Legal protection of nature
This revolutionary measure owes much to a man long since forgotten, who has just succumbed to Alzheimer’s disease. An indisputable professor of law at the University of Southern California, Christopher Stone paved the way for the legal protection of nature. In 1972, he published a voluminous 50-page paper calling for the granting of “legal rights to forests, oceans, rivers and all so-called ‘natural objects’ in the environment”, he wrote in the introduction to his paper.
A total stranger to environmental issues, Christopher Stone became interested in the subject following a resounding lawsuit in the late 1960s between the Walt Disney Company and the Sierra Club.

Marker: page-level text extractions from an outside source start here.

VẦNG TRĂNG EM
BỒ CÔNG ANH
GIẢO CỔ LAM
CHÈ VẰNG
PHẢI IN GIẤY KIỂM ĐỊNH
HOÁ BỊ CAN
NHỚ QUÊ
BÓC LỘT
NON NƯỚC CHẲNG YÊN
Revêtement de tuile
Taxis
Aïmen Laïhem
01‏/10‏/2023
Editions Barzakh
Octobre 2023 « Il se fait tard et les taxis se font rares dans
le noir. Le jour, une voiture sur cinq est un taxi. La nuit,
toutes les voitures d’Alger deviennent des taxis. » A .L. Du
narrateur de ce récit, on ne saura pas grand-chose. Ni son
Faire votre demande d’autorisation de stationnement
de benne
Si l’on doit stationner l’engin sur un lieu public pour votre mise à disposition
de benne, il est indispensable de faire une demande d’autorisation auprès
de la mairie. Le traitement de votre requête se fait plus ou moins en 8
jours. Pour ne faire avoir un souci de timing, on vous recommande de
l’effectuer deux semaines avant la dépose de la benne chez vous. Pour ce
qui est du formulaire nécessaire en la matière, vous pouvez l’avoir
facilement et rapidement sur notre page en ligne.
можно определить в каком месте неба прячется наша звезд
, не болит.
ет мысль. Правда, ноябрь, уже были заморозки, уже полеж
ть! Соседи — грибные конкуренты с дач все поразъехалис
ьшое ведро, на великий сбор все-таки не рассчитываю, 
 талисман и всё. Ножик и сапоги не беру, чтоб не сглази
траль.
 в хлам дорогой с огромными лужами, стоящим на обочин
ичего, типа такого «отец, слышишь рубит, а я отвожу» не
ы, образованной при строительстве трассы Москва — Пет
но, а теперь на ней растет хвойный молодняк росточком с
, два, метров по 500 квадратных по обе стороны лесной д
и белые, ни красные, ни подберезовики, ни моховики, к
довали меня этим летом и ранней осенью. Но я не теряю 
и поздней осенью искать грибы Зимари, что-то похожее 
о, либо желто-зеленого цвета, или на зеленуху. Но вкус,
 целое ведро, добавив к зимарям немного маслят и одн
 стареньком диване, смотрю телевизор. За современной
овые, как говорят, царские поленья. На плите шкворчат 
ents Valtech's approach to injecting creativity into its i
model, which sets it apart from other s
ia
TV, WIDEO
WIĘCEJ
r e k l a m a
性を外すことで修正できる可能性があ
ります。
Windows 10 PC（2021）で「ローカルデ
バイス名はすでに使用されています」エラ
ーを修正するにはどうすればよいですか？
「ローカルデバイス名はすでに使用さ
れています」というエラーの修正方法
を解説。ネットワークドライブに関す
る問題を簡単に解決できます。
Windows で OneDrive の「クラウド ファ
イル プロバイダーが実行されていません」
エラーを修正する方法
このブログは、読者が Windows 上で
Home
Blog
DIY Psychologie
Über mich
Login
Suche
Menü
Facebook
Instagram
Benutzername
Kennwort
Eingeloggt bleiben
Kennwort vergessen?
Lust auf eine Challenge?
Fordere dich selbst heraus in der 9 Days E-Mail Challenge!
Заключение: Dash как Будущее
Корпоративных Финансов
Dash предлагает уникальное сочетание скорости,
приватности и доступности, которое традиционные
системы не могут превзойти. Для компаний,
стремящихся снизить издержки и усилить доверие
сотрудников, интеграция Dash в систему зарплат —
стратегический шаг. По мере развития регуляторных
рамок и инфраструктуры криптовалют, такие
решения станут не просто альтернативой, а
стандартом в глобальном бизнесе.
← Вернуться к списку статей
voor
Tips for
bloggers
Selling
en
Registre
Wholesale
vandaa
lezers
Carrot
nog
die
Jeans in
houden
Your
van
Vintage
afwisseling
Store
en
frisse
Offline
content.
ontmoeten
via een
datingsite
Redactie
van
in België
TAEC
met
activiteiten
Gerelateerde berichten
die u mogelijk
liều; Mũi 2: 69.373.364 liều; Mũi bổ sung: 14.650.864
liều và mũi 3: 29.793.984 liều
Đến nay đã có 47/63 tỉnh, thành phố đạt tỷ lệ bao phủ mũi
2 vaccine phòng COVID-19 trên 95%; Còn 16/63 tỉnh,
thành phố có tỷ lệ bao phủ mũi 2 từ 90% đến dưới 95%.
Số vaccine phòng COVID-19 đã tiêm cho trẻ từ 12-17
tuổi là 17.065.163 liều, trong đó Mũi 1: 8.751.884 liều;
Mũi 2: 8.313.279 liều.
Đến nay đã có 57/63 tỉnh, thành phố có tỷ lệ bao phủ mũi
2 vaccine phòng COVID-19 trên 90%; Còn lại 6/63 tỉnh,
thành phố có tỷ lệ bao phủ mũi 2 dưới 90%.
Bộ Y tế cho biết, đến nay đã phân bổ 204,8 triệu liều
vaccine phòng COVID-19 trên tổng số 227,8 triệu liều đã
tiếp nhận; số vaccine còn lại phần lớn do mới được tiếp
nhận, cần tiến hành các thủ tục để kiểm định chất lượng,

The environmental NGO wanted to prevent Mickey’s group from razing a Californian forest to build a ski resort capable of accommodating 2 million guests a year. The dispute was finally settled by the US Supreme Court.
Should trees plead?
In a famous decision handed down on April 19, 1972, the highest court in the United States finally ruled against the environmentalists. According to the judges, the environmentalists had no valid reason to take legal action, as they had suffered no direct injury. The Californian jurist saw in this extraordinary case a formidable subject for study. His article, later developed into a book, was translated into French under the title: “Les arbres doivent-ils plaider? Unsurprisingly, his answer was obviously positive.
Constitutional Charter
Of course, he concedes, oaks and redwoods can’t sue directly. But this is also the case for certain human beings, such as the mentally handicapped. The obstacle can easily be circumvented, he continues, by entrusting this task to a guardian, as is often the case with children. This proposal earned him renown and sarcasm among his peers.
Does this mean that the legal personality of nature is the future of environmental law? It all depends, no doubt, on the country and the theme. Admittedly, the principle has not yet been incorporated into the French Environmental Code. However, the French Constitutional Charter for the Environment, adopted in 2004, recalls that “the future and very existence of humanity are inseparable from its natural environment”. That still doesn’t make elm trees justiciable. But this principle should de facto prohibit any destruction of the natural environment.
In 2010, scientists published the Cetacean Bill of Rights. Still little-known, this non-binding text stipulates that whales, dolphins and sperm whales have the right to live freely in their natural environment. These principles are all too often flouted. But what is justice doing?